The Phillips Black report noted the stark racial disparities in some states in particular, noting that while the population of the state of Texas was 43.5 percent white, all 17 people serving life without parole for juvenile crimes in 2015 were black or Hispanic. In Illinois, nearly 82 percent of the juveniles sentenced to life without parole were minorities, even though they made up 38 percent of the state’s population. Louisiana, Pennsylvania, North Carolina, South Carolina and other states showed similar disparities.
“Unfortunately, many of our nation’s most extreme sentencing practices do disproportionately fall on the backs of people of color, and juvenile life without parole has been no exception,” said John Mills, the lead author of the report.
Barrett, who researches the consequences of the criminal justice system on young people, said there’s racial disparity across the entire system — from which young people are tried as adults to which adults receive the death penalty. Factors as wide-ranging as the history of racism in American society and the role of implicit bias in policing and sentencing, can all influence the outcomes seen in such cases, she said.
“We know that it’s not always driven by the commission of crime,” she said. “Sometimes the explanation of why more members of one group get arrested than another is because they’re committing more of those crimes. Other times it’s where you’re putting law enforcement resources or the types of crimes you’re focusing on. And then it has to do with implicit bias among prosecutors, among juries, among even defense attorneys and judges that are making these decisions.”
How are States Changing?
Five states — California, Florida, Pennsylvania, Louisiana and Michigan — are responsible for nearly two-thirds of all life without parole sentences for juveniles, according to the Phillips Black report.
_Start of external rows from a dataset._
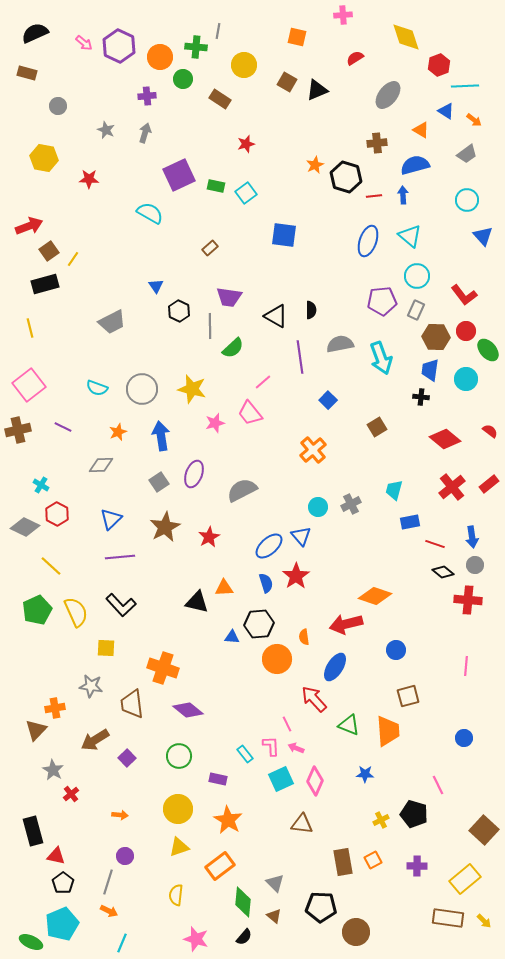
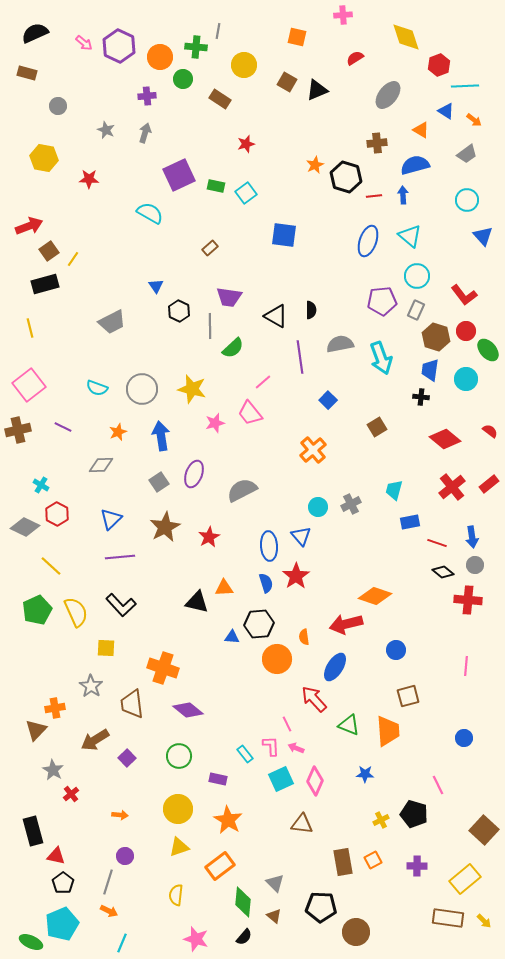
brown hexagon at (436, 337): rotated 16 degrees clockwise
red line at (435, 544): moved 2 px right, 1 px up
blue ellipse at (269, 546): rotated 52 degrees counterclockwise
gray star at (91, 686): rotated 25 degrees clockwise
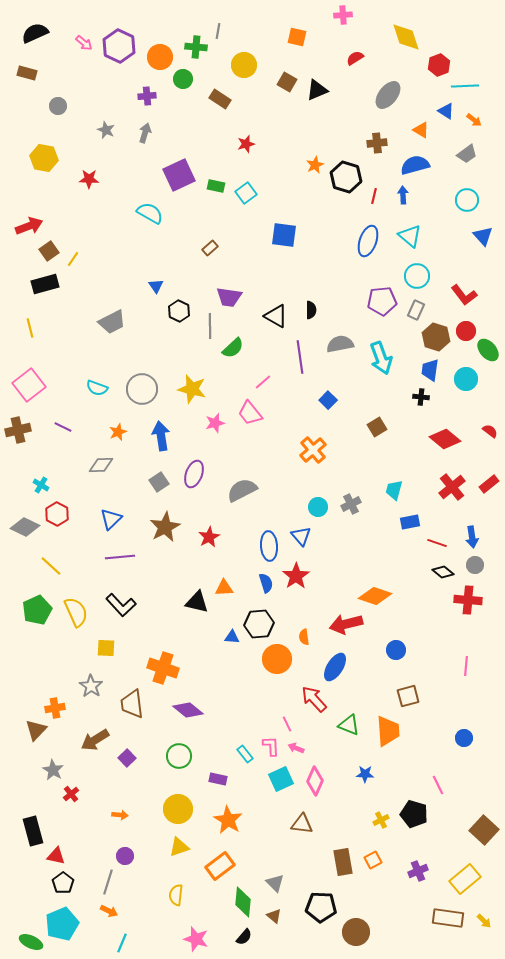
red line at (374, 196): rotated 70 degrees counterclockwise
purple cross at (417, 866): moved 1 px right, 5 px down; rotated 24 degrees counterclockwise
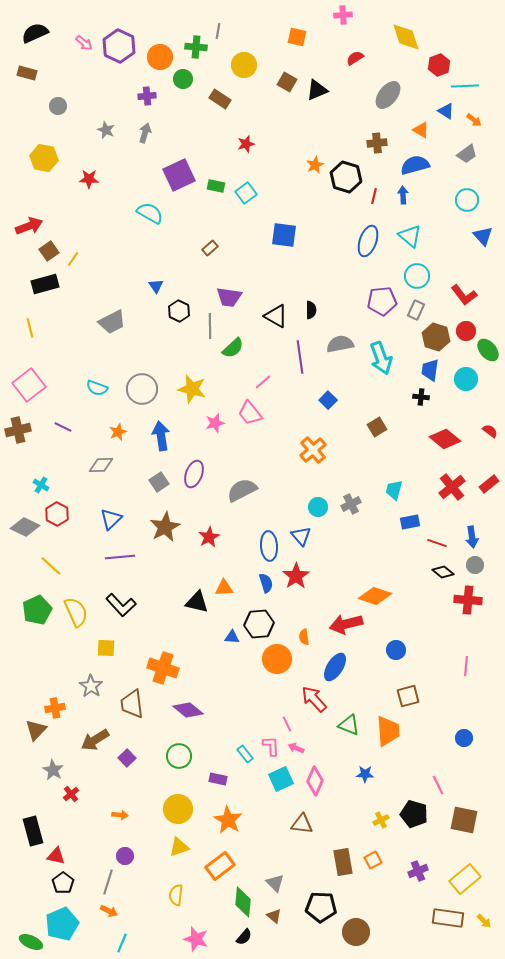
brown square at (484, 830): moved 20 px left, 10 px up; rotated 32 degrees counterclockwise
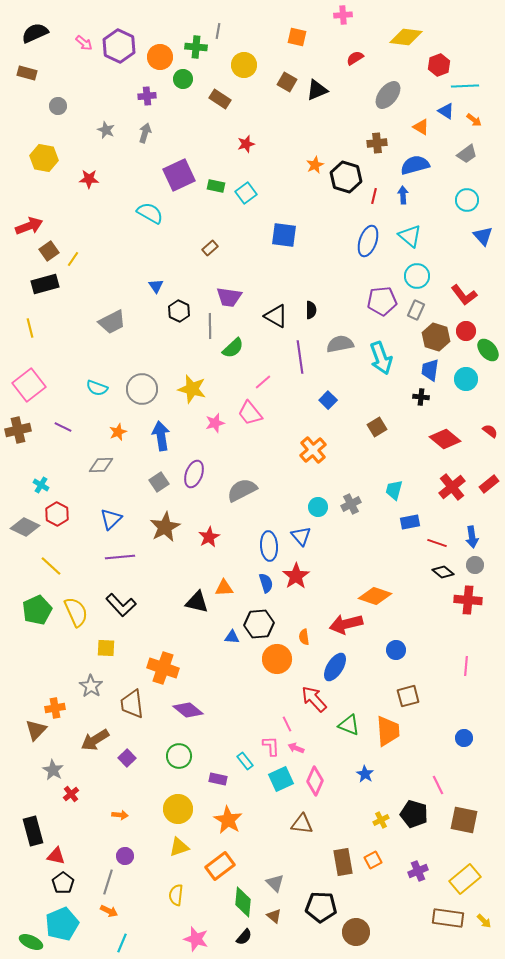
yellow diamond at (406, 37): rotated 64 degrees counterclockwise
orange triangle at (421, 130): moved 3 px up
cyan rectangle at (245, 754): moved 7 px down
blue star at (365, 774): rotated 30 degrees clockwise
After the 2012 Supreme Court decision in Miller v. Alabama, some states started implementing the ruling retroactively, meaning that any inmate who had been sentenced to mandatory life without parole as a juvenile would have an opportunity to be re-sentenced or to have a parole hearing. In Massachusetts, for example, more than 60 inmates were affected by the ruling, including Rolon, who was granted parole in 2014 over the objections of his victim’s family.
Other states only applied the rule going forward, until the Supreme Court weighed in again in 2016, clarifying that its 2012 decision applied retroactively.
The Supreme Court clarified another aspect of the ruling in 2016, re-iterating that life without parole sentences should be banned for “all but the rarest of juvenile offenders, those whose crimes reflect permanent incorrigibility.”
Nineteen states and the District of Columbia now ban sentencing juveniles to life without parole, while a handful of other states don’t use the sentence as a matter of practice. California, Florida and Pennsylvania have since narrowed the criteria for who can receive that sentence, while legislation has been introduced in Louisiana that would eliminate life without parole for juveniles. Michigan changed its laws in 2014 so juveniles wouldn’t automatically be eligible for life without parole.
In addition to tackling sentencing policies, some states have worked on raising the age at which juveniles can be tried as adults, reducing the chance that juveniles from 14 to 16 years old would be charged in adult courts and given mandatory sentences. However, some states still mandate long sentences — from 25 to 40 years — for juveniles, which some advocates say still doesn’t comply with the Supreme Court’s view of juvenile sentencing.
“There are dangerous youth, but they’re few and far between,” Barrett said, “We have to look at who’s getting caught up in these wide nets that we throw out in our criminal justice system.”